The Supreme Court mentions 7 points to take into consideration when defining whether or not a person is an “employee”. The Court also states that these points must be reviewed on a discretionary basis from case to case:

  • the duty to perform the work personally and not use substitutes
  • the duty to subordinate and follow the employers instructions and control
  • the employer holds the work premises, equipment etc.
  • the employer is responsible for the result of the work performed
  • the payment is executed by some kind of salary
  • the contractual relationship is stable, with an agreed period of notice
  • the work is mainly performed for 1 single principal
  • when there is doubt, the answer must come from a discretionary review where all points are taken into consideration.

In addition to these 7 points, the Supreme Court based their decision on whether practical circumstances should indicate that the person was an employee or an independent contractor. In the last judgment regarding the foster mother, the majority of the judges regarded foster care as such a distinctly different relationship as a normal employment relationship, as the core tasks of foster care is to take a foster child into their home to, as much as possible, become part of the foster mother’s own family.
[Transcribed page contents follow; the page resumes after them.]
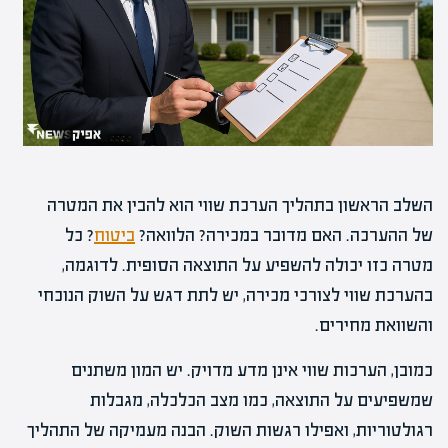
השלב הראשון בתהליך הערכת שווי הוא להבין את המטרה
של ההערכה. האם מדובר במכירה? הלוואה?
ביטוח
? כל
מטרה כזו יכולה להשפיע על התוצאה הסופית. לדוגמה,
בהערכת שווי לצורכי מכירה, יש לתת דגש על השוק הנוכחי
והשוואת מחירים.
כמובן, הערכות שווי אינן מדע מדויק. יש המון משתנים
שמשפיעים על התוצאה, כמו מצב הכלכלה, מגבלות
רגולטוריות, ואפילו רגשות השוק. הבנה מעמיקה של התהליך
In 2016, the Supreme Court assessed the notion of “employee” once again. The question was whether a person acting as a reliever for a family with a boy with Downs syndrome and also acted as the child’s support person pursuant to the Health and Care Services Act, was considered an employee in the municipality in which she resided. The Supreme Court used the 7 points to distinguish between employee and independent contractor. The Supreme Court found that the point on duty to subordinate and follow the employer’s instruction and control was pivotal in the assessment. Even though actual instructions were not given, it was sufficient to state subordination for the person at hand. Other factors that could indicate that she was an independent contractor were found not to change the overall assessment, which concluded that she was an employee.